EXERCISE
Down to the final line, print the records again exactly.

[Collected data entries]
------------

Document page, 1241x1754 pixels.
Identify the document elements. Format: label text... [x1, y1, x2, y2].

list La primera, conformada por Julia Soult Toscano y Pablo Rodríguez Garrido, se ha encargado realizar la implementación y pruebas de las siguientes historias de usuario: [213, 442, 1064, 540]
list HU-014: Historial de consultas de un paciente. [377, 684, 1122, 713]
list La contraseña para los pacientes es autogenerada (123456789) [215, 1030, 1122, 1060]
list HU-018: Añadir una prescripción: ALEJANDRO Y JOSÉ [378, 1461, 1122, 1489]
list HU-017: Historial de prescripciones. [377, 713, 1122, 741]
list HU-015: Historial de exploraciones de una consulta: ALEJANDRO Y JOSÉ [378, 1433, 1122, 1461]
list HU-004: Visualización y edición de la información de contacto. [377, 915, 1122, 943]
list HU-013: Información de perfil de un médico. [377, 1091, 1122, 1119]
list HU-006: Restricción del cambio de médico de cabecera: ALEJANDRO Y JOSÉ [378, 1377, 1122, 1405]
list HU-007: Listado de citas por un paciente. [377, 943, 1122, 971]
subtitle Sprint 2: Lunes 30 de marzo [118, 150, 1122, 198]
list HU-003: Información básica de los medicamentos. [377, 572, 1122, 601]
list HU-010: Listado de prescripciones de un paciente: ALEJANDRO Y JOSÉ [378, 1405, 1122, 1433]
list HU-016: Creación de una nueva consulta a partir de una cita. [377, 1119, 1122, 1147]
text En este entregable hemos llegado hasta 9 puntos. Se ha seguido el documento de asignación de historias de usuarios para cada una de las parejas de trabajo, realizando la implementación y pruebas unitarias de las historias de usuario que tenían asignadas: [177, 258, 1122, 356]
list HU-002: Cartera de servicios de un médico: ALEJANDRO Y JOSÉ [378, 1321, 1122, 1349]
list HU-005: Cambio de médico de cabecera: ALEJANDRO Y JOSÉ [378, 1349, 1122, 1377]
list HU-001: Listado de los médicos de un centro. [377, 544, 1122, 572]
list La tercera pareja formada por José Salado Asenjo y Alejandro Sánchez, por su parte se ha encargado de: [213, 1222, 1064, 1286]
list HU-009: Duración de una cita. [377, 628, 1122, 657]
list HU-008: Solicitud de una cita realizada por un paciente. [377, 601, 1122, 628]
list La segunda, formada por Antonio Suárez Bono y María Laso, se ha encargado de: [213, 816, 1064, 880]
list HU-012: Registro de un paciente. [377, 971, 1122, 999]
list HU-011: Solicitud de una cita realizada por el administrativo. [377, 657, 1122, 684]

------------

REPLY TO THE EXERCISE
Document page, 1241x1754 pixels.
Identify the document elements. Format: label text... [x1, y1, x2, y2].

list La primera, conformada por Julia Soult Toscano y Pablo Rodríguez Garrido, se ha encargado realizar la implementación y pruebas de las siguientes historias de usuario: [213, 442, 1064, 540]
list HU-014: Historial de consultas de un paciente. [377, 684, 1122, 713]
list La contraseña para los pacientes es autogenerada (123456789) [215, 1030, 1122, 1060]
list HU-018: Añadir una prescripción: ALEJANDRO Y JOSÉ [378, 1461, 1122, 1489]
list HU-017: Historial de prescripciones. [377, 713, 1122, 741]
list HU-015: Historial de exploraciones de una consulta: ALEJANDRO Y JOSÉ [378, 1433, 1122, 1461]
list HU-004: Visualización y edición de la información de contacto. [377, 915, 1122, 943]
list HU-013: Información de perfil de un médico. [377, 1091, 1122, 1119]
list HU-006: Restricción del cambio de médico de cabecera: ALEJANDRO Y JOSÉ [378, 1377, 1122, 1405]
list HU-007: Listado de citas por un paciente. [377, 943, 1122, 971]
subtitle Sprint 2: Lunes 30 de marzo [118, 150, 1122, 198]
list HU-003: Información básica de los medicamentos. [377, 572, 1122, 601]
list HU-010: Listado de prescripciones de un paciente: ALEJANDRO Y JOSÉ [378, 1405, 1122, 1433]
list HU-016: Creación de una nueva consulta a partir de una cita. [377, 1119, 1122, 1147]
text En este entregable hemos llegado hasta 9 puntos. Se ha seguido el documento de asignación de historias de usuarios para cada una de las parejas de trabajo, realizando la implementación y pruebas unitarias de las historias de usuario que tenían asignadas: [177, 258, 1122, 356]
list HU-002: Cartera de servicios de un médico: ALEJANDRO Y JOSÉ [378, 1321, 1122, 1349]
list HU-005: Cambio de médico de cabecera: ALEJANDRO Y JOSÉ [378, 1349, 1122, 1377]
list HU-001: Listado de los médicos de un centro. [377, 544, 1122, 572]
list La tercera pareja formada por José Salado Asenjo y Alejandro Sánchez, por su parte se ha encargado de: [213, 1222, 1064, 1286]
list HU-009: Duración de una cita. [377, 628, 1122, 657]
list HU-008: Solicitud de una cita realizada por un paciente. [377, 601, 1122, 628]
list La segunda, formada por Antonio Suárez Bono y María Laso, se ha encargado de: [213, 816, 1064, 880]
list HU-012: Registro de un paciente. [377, 971, 1122, 999]
list HU-011: Solicitud de una cita realizada por el administrativo. [377, 657, 1122, 684]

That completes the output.